One of the ways it does this is to use tools taken from other genres. I wrote before about how it used eroticism as a tool, using romantic language and scenes transposed onto the three-way relationship between the main characters. But there are loads of other examples.
A small example from this week: character falls to the ground. Oranges drop onto him. This is a reference to The Godfather trilogy, in which oranges are a symbol of death. But it also works if you don't know the Godfather. The oranges fall, bounce. He's dead. And in fact, the scene is also quite like a scene from Fargo too, and the contrast in feel between the two types of gangster film is also significant. This type of direction maximises the carrying capacity of each frame. The use of orange is also an example of the way colour is employed very deliberately - and I think this season more than ever - like a sound track.
There are also cross-references within the series - what a swimming pool means, what cleaning the equipment means, what hair means. Because of the intricacy of the whole, there is a backlog of significance to draw on.
In short, there's always extra content being conveyed by making maximum use of details which in other shows would be left to chance. Everything is layered, meaning other things. I often have to stop the playback and get up and walk around. It takes me about an hour and a half to watch 45 minutes.

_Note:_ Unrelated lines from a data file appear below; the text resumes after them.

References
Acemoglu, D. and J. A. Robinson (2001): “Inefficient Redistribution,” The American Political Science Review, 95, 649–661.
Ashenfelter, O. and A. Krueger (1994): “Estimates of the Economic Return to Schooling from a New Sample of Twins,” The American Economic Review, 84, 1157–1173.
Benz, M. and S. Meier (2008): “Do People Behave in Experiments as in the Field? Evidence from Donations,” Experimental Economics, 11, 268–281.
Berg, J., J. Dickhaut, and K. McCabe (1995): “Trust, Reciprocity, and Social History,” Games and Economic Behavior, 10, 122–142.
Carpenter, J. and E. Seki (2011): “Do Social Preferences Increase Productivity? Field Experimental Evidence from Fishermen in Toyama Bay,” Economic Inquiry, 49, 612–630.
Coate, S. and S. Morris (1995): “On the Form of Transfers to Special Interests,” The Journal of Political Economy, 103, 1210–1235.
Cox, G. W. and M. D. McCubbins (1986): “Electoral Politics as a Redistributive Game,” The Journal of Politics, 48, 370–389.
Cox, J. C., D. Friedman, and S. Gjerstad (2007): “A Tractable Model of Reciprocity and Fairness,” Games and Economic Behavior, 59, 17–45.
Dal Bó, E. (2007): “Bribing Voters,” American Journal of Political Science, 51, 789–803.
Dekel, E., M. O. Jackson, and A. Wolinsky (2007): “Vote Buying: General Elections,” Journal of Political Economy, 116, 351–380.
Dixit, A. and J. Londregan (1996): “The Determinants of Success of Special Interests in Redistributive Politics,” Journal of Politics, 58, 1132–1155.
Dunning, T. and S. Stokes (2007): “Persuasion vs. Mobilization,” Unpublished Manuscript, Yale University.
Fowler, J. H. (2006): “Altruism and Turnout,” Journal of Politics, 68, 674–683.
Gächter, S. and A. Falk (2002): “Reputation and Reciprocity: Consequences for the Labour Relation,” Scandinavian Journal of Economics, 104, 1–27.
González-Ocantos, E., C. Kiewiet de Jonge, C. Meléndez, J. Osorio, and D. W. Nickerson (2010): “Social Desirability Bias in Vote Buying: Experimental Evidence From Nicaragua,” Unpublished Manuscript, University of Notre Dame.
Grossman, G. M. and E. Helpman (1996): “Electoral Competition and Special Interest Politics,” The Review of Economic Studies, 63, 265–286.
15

This season they are increasingly taking symbols and tricks from the horror genre. The end of the most recent episode 'Crawl Space' was - if I say chilling it doesn't really convey. It was like David Lynch or The Shining. Crawl. Space. It's like HP Lovecraft. And there was nothing supernatural - there never has been anything unreal or uncanny. And yet it is all now uncanny, as if the characters this season have passed out of the normal world.
I can remember an example of this from The Wire - the Chief of Police drives around Hamsterdam, to see what he has wrought. Although in some ways the logic of The Wire supports what he has created, this scene is like a horror film. It's like hell actually. When Jesse had his breakdown earlier in the season his house became like Hamsterdam.
The end of this episode. If I describe it, you won't be any the wiser. Skyler walking up the corridor, and the sound of Marie talking on the answering machine in the kitchen, and Walt laughing in the background. That tells you nothing. The atmosphere for that little scene was - it was ghastly. It was pure horror.
I have *no* idea how they can have another season, when the combined life expectancy of the entire cast is about 13 minutes.
I know. Have you caught up with the story? I don't want to give anything away. Season 3 grew organically, and they changed their minds about how certain issues (like The Cousins) would be resolved. This season seems to be carefully constructed like a complex trap, funnelling everyone into some kind of dungeon of horror.
I read the AV Club write-ups every week, and the equation of N people trying to kill every character x N people trying to kill 'em right back gets larger and larger. Not to mention that fact that even if Walter were living a life of exemplary rectitude (...and getting the excellent treatment that his criminal activities are paying for...) he'd have a sell-by date anyway.
BTW I don't think I've seen it mentioned, but Walter's oncologist looks like Gus' Non-Evil Twin.
It never occurred to me but you are right. The cartel chemist that Jesse bossed around last week looks like Walt - bald with a goatee. I expect that added some energy to Jesse's ferocity.
|Date:||September 30th, 2011 09:37 pm (UTC)|| |
It sounds amazing. And horrible.
I must check it out! Thanks for this.
I think it is amazing, but I think quite a few people can't understand what I see in it. It starts as a comedy and gets darker, and it's not really a comedy at all now.
PS - but I think even if it's too dark for some people, it genuinely is a work of complete genius
Edited at 2011-10-01 07:49 pm (UTC)
I often have to stop the playback and get up and walk around.
Yes. So do I. And Vince and others have talked about hearing from viewers with the same compulsion.
Really? I often feel like a I'm dumb. Why do I have to pause this show I have been waiting all week to watch? But sometimes it's just so intense.
John De Lancie related a story about an acquaintance of his who said he had to pause playback, get up, and pace around the living room periodically during BB. Vince has definitely mentioned something about hearing similar stories since then. He's also said that some people can't even bear watching the episodes during the regular season because it's too nerve-wracking from week to week. They have to wait for the DVDs and watch them all in one go!